Contamos com um sistema que envolve inteligência artificial para detecção de conteúdos e que conta, também, com revisão humana, identificando conteúdos em fotos, vídeos, entre outros formatos. Nem mesmo memes com esse teor são autorizados nas nossas plataformas.
— Camila Rosa, advogada do Google
Dados do Google, entre julho a dezembro de 2023:
- Total de conteúdos denunciados: 3.716.257- Total de denúncias feitas: 721.545
- Total de contas desativadas: 249.924
Conforme destaca o promotor do MP catarinense, o Google não tem autorização para investigar os casos. O que a empresa faz é detectar conteúdos que são flagrantemente contrários à sua política, reportar esses conteúdos às autoridades e, quando o caso cumprir decisões judiciais relacionadas.
A empresa possui equipe que faz a comunicação jurídica com as entidades.“O Google recebe a ordem judicial, transfere esses dados que estão na nuvem da pessoa para uma nuvem criptografada que só o investigador autorizado, com a senha de criptografia, vai poder ter acesso a analisar o material”, diz Barbiero.
Como as autoridades chegaram até o médico de SC
Segundo o promotor Barbiero, é o NCMEC quem faz o rastreamento de imagens criminosas.

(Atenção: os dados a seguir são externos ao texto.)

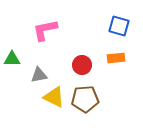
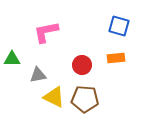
pink L-shape: moved 1 px right, 2 px down
gray triangle: moved 1 px left
brown pentagon: rotated 8 degrees clockwise
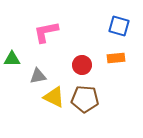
gray triangle: moved 1 px down
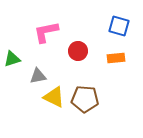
green triangle: rotated 18 degrees counterclockwise
red circle: moved 4 px left, 14 px up
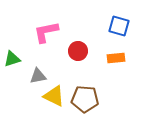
yellow triangle: moved 1 px up
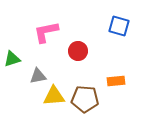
orange rectangle: moved 23 px down
yellow triangle: rotated 30 degrees counterclockwise
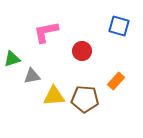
red circle: moved 4 px right
gray triangle: moved 6 px left
orange rectangle: rotated 42 degrees counterclockwise
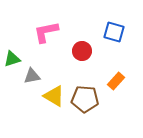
blue square: moved 5 px left, 6 px down
yellow triangle: rotated 35 degrees clockwise
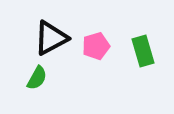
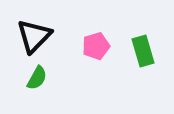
black triangle: moved 17 px left, 2 px up; rotated 18 degrees counterclockwise
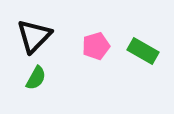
green rectangle: rotated 44 degrees counterclockwise
green semicircle: moved 1 px left
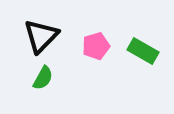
black triangle: moved 7 px right
green semicircle: moved 7 px right
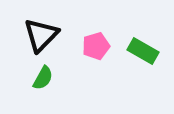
black triangle: moved 1 px up
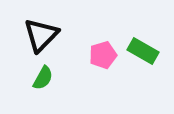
pink pentagon: moved 7 px right, 9 px down
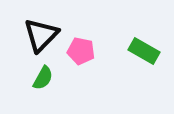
green rectangle: moved 1 px right
pink pentagon: moved 22 px left, 4 px up; rotated 28 degrees clockwise
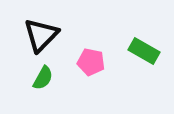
pink pentagon: moved 10 px right, 11 px down
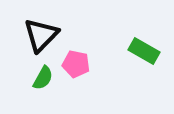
pink pentagon: moved 15 px left, 2 px down
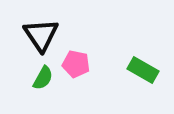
black triangle: rotated 18 degrees counterclockwise
green rectangle: moved 1 px left, 19 px down
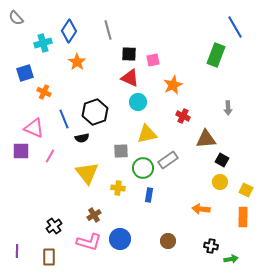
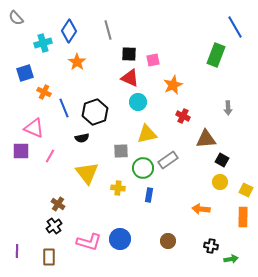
blue line at (64, 119): moved 11 px up
brown cross at (94, 215): moved 36 px left, 11 px up; rotated 24 degrees counterclockwise
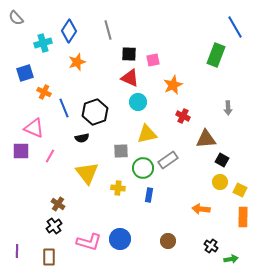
orange star at (77, 62): rotated 18 degrees clockwise
yellow square at (246, 190): moved 6 px left
black cross at (211, 246): rotated 24 degrees clockwise
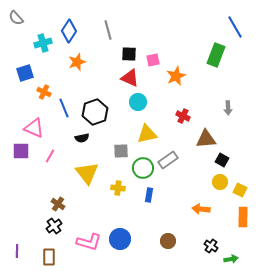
orange star at (173, 85): moved 3 px right, 9 px up
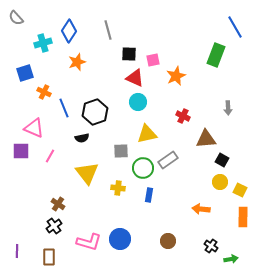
red triangle at (130, 78): moved 5 px right
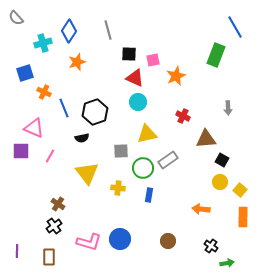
yellow square at (240, 190): rotated 16 degrees clockwise
green arrow at (231, 259): moved 4 px left, 4 px down
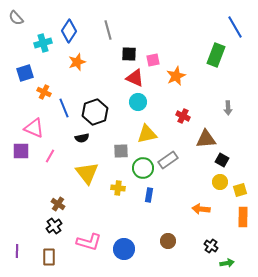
yellow square at (240, 190): rotated 32 degrees clockwise
blue circle at (120, 239): moved 4 px right, 10 px down
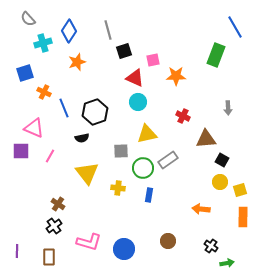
gray semicircle at (16, 18): moved 12 px right, 1 px down
black square at (129, 54): moved 5 px left, 3 px up; rotated 21 degrees counterclockwise
orange star at (176, 76): rotated 24 degrees clockwise
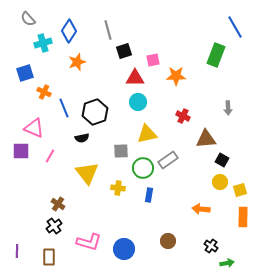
red triangle at (135, 78): rotated 24 degrees counterclockwise
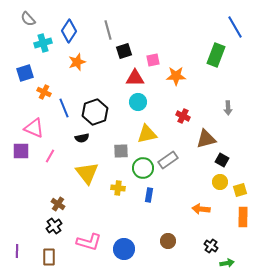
brown triangle at (206, 139): rotated 10 degrees counterclockwise
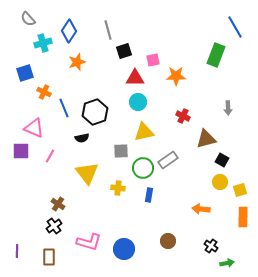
yellow triangle at (147, 134): moved 3 px left, 2 px up
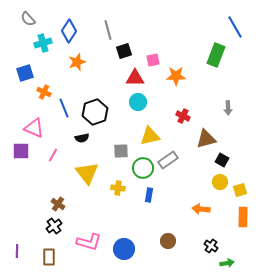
yellow triangle at (144, 132): moved 6 px right, 4 px down
pink line at (50, 156): moved 3 px right, 1 px up
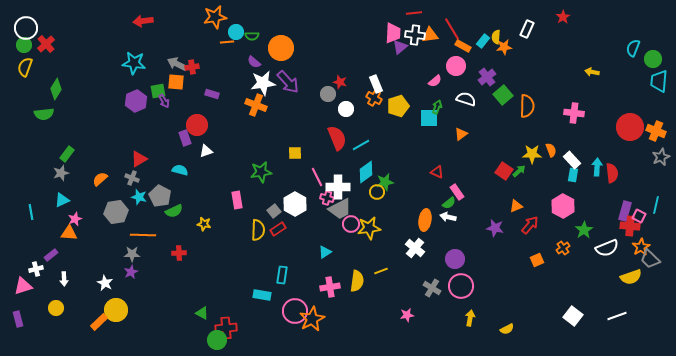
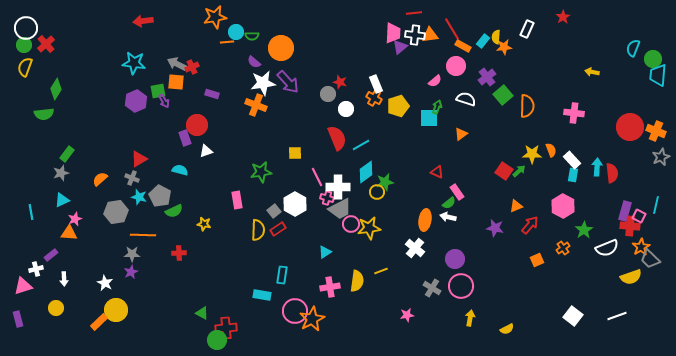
red cross at (192, 67): rotated 16 degrees counterclockwise
cyan trapezoid at (659, 81): moved 1 px left, 6 px up
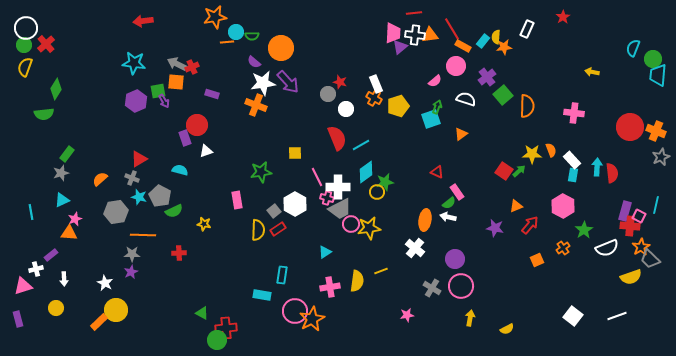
cyan square at (429, 118): moved 2 px right, 1 px down; rotated 18 degrees counterclockwise
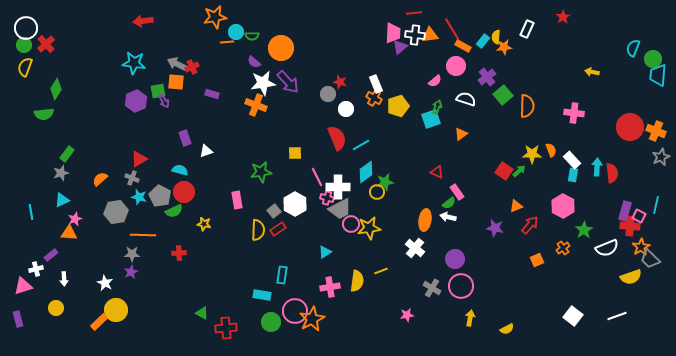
red circle at (197, 125): moved 13 px left, 67 px down
green circle at (217, 340): moved 54 px right, 18 px up
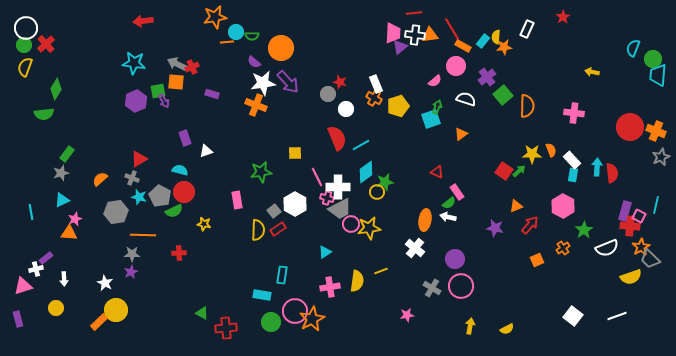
purple rectangle at (51, 255): moved 5 px left, 3 px down
yellow arrow at (470, 318): moved 8 px down
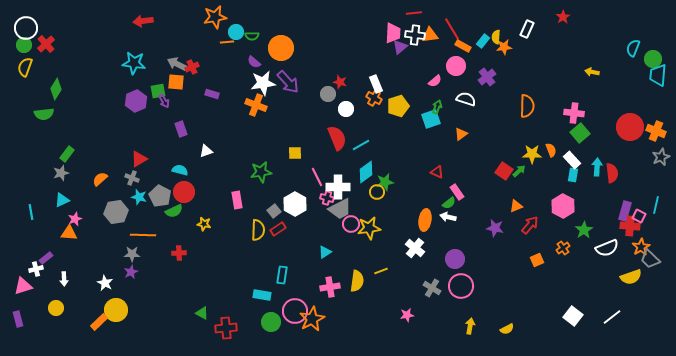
green square at (503, 95): moved 77 px right, 38 px down
purple rectangle at (185, 138): moved 4 px left, 9 px up
white line at (617, 316): moved 5 px left, 1 px down; rotated 18 degrees counterclockwise
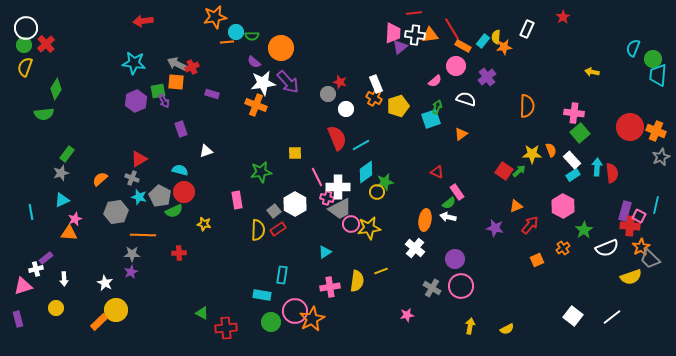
cyan rectangle at (573, 175): rotated 48 degrees clockwise
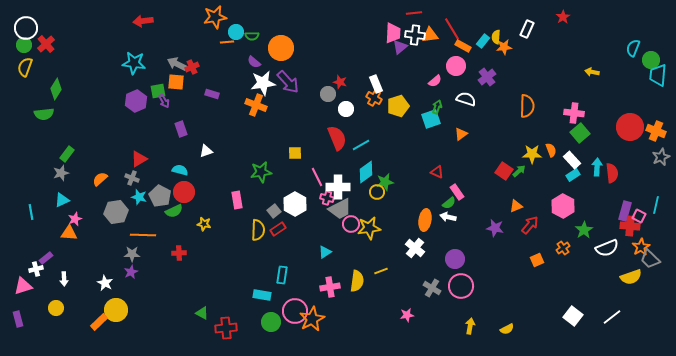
green circle at (653, 59): moved 2 px left, 1 px down
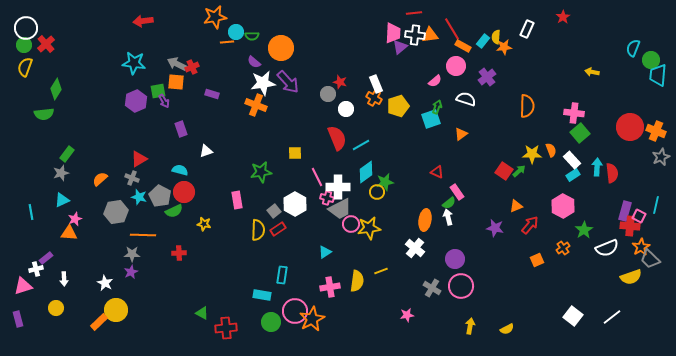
white arrow at (448, 217): rotated 63 degrees clockwise
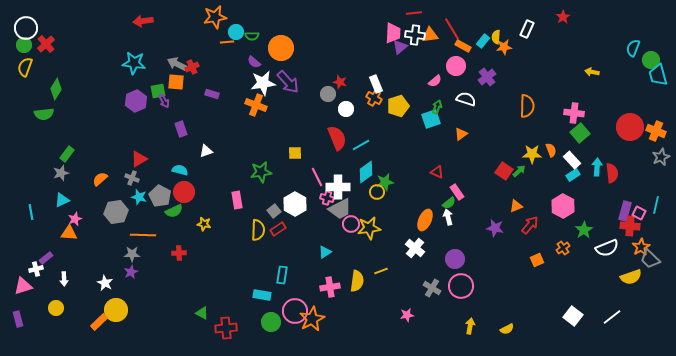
cyan trapezoid at (658, 75): rotated 20 degrees counterclockwise
pink square at (639, 216): moved 3 px up
orange ellipse at (425, 220): rotated 15 degrees clockwise
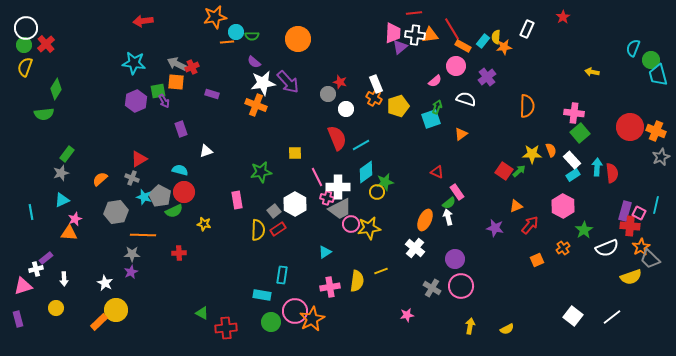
orange circle at (281, 48): moved 17 px right, 9 px up
cyan star at (139, 197): moved 5 px right
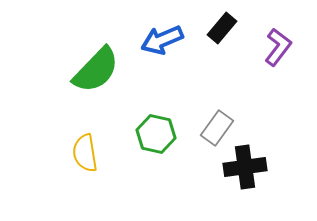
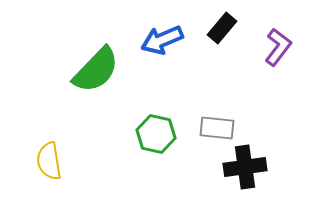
gray rectangle: rotated 60 degrees clockwise
yellow semicircle: moved 36 px left, 8 px down
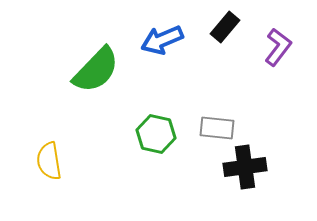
black rectangle: moved 3 px right, 1 px up
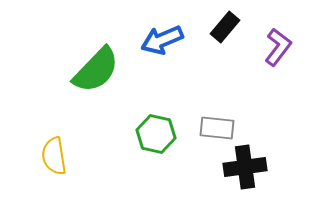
yellow semicircle: moved 5 px right, 5 px up
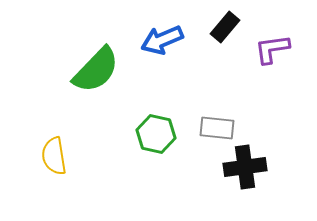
purple L-shape: moved 6 px left, 2 px down; rotated 135 degrees counterclockwise
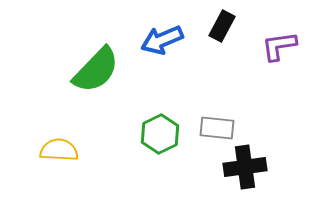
black rectangle: moved 3 px left, 1 px up; rotated 12 degrees counterclockwise
purple L-shape: moved 7 px right, 3 px up
green hexagon: moved 4 px right; rotated 21 degrees clockwise
yellow semicircle: moved 5 px right, 6 px up; rotated 102 degrees clockwise
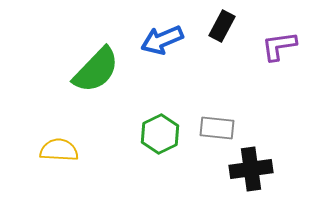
black cross: moved 6 px right, 2 px down
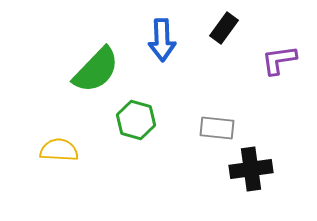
black rectangle: moved 2 px right, 2 px down; rotated 8 degrees clockwise
blue arrow: rotated 69 degrees counterclockwise
purple L-shape: moved 14 px down
green hexagon: moved 24 px left, 14 px up; rotated 18 degrees counterclockwise
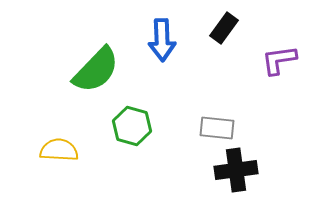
green hexagon: moved 4 px left, 6 px down
black cross: moved 15 px left, 1 px down
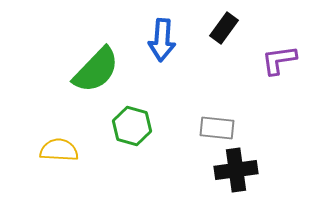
blue arrow: rotated 6 degrees clockwise
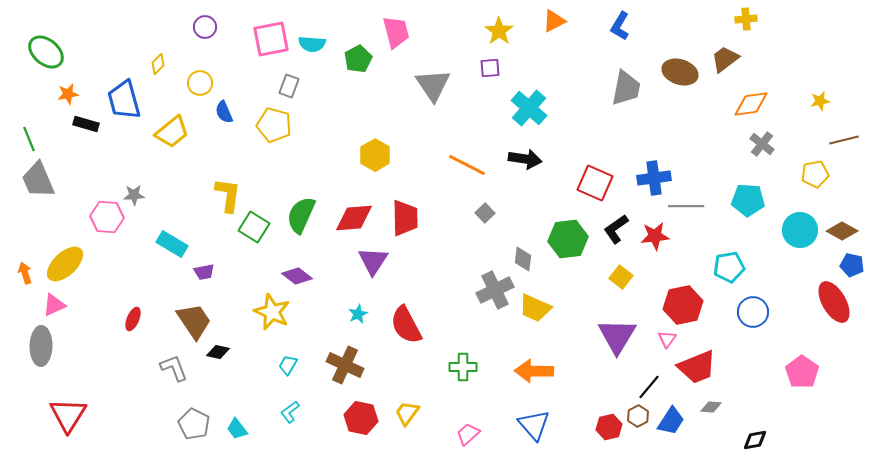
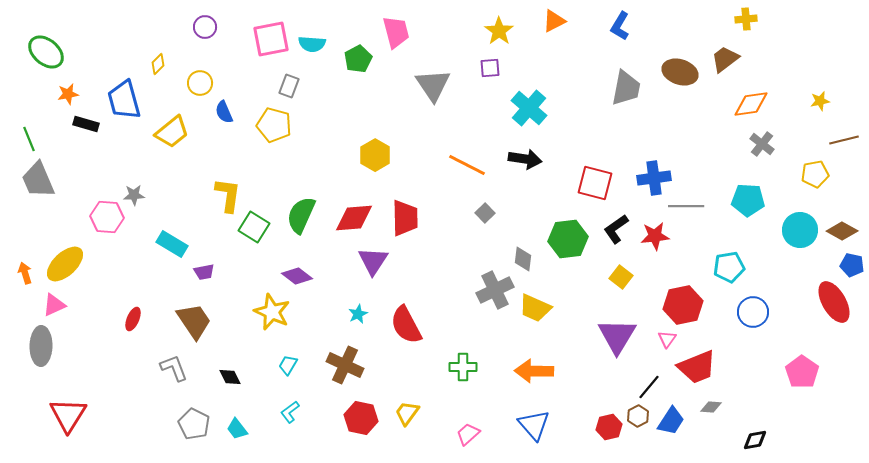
red square at (595, 183): rotated 9 degrees counterclockwise
black diamond at (218, 352): moved 12 px right, 25 px down; rotated 50 degrees clockwise
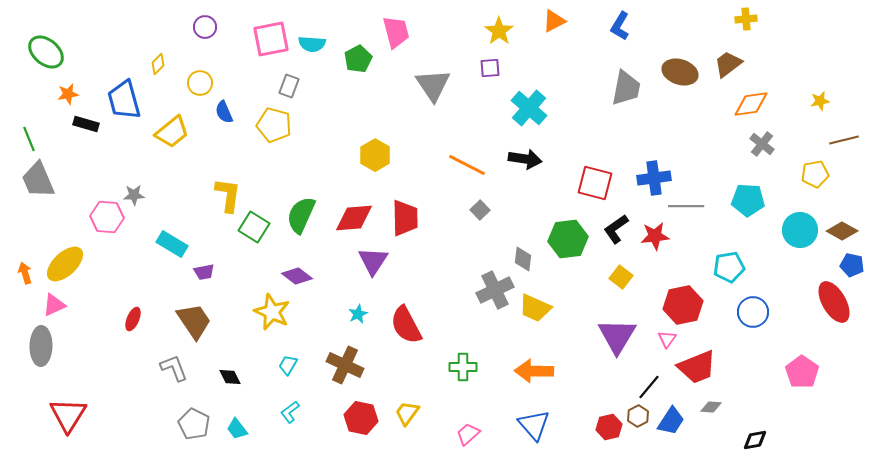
brown trapezoid at (725, 59): moved 3 px right, 5 px down
gray square at (485, 213): moved 5 px left, 3 px up
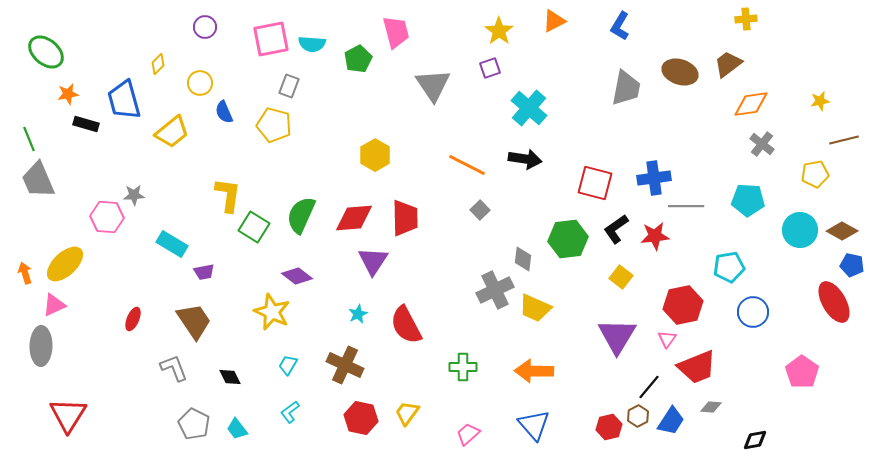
purple square at (490, 68): rotated 15 degrees counterclockwise
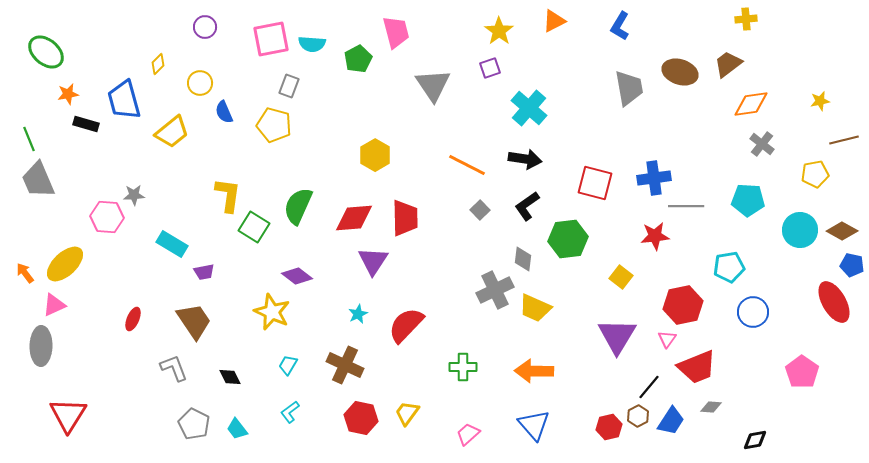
gray trapezoid at (626, 88): moved 3 px right; rotated 21 degrees counterclockwise
green semicircle at (301, 215): moved 3 px left, 9 px up
black L-shape at (616, 229): moved 89 px left, 23 px up
orange arrow at (25, 273): rotated 20 degrees counterclockwise
red semicircle at (406, 325): rotated 72 degrees clockwise
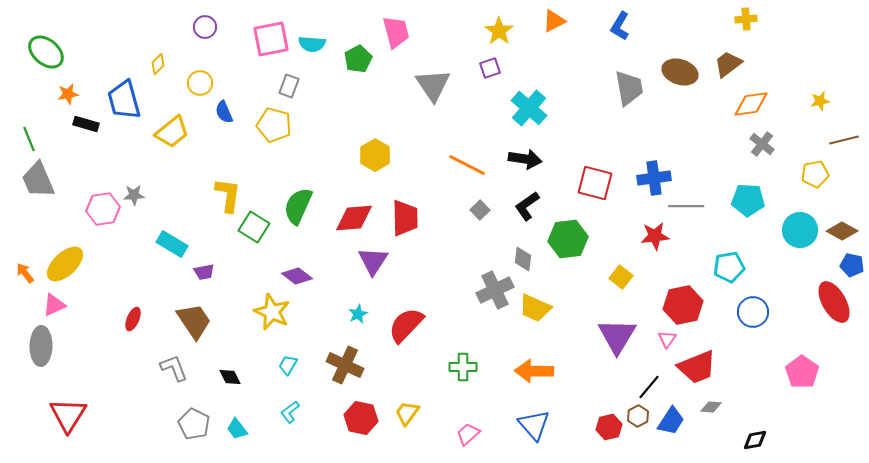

A entidade insere uma espécie de código - chamado de hash - para mapear todos os conteúdos, sejam vídeos, fotos, memes.
Caso as imagens de violência sexual infantil sejam transmitidas de forma ampla e livre, os crimes são investigados pela Justiça Federal, no âmbito do Ministério Público Federal. Em ciclo restrito de acesso, o Ministério Público Estadual e Polícia Civil passam a apurar os casos.
No caso do médico catarinense, as supostas movimentações ilegais chegaram até Santa Catarina e foram enviadas ao CyberGaeco. Em 24 de novembro de 2023, o MP cumpriu mandados de busca e apreensão contra o suspeito, que resultaram na apreensão de diversos equipamentos eletrônicos.
Foi a partir dessa ação que descobriu-se que o médico também gravava pacientes nos atendimentos.
“Nós, dificilmente chegaríamos em uma investigação de gravação clandestina de pacientes se não fosse ligado o alerta [pelo Google] do armazenamento de material contendo exploração sexual infantil”, explica o promotor.
Órgão especializado para combater crimes mais complexos
Instituído em 2021, o CyberGaeco é uma força-tarefa especializada em crimes e investigações virtuais, inserida na estrutura do Grupo de Atuação Especial de Combate ao Crime Organizado (Gaeco), órgão ligado ao MP.No grupo, há agentes de órgãos de segurança especializados em diversos ramos de criminalidade no mundo da internet. No caso da ação que prendeu o médico, além de policiais que trabalham combatendo a exploração infantil, foram usados equipamentos de última geração:
“Nós trabalhamos com computadores com altíssima capacidade de processamento, com rede segregada, link dedicado, rede de internet própria de altíssima velocidade só para o CyberGaeco, com VPN”, detalha.Em aproximadamente três anos, desde agosto de 2024, o órgão deflagrou operações no estado, envolvendo não só violência sexual contra crianças, mas também crimes contra o patrimônio público, corrupção, fraude a bancos. No total, foram mais de R$ 4 milhões bloqueados, 127 mandados de busca e apreensão.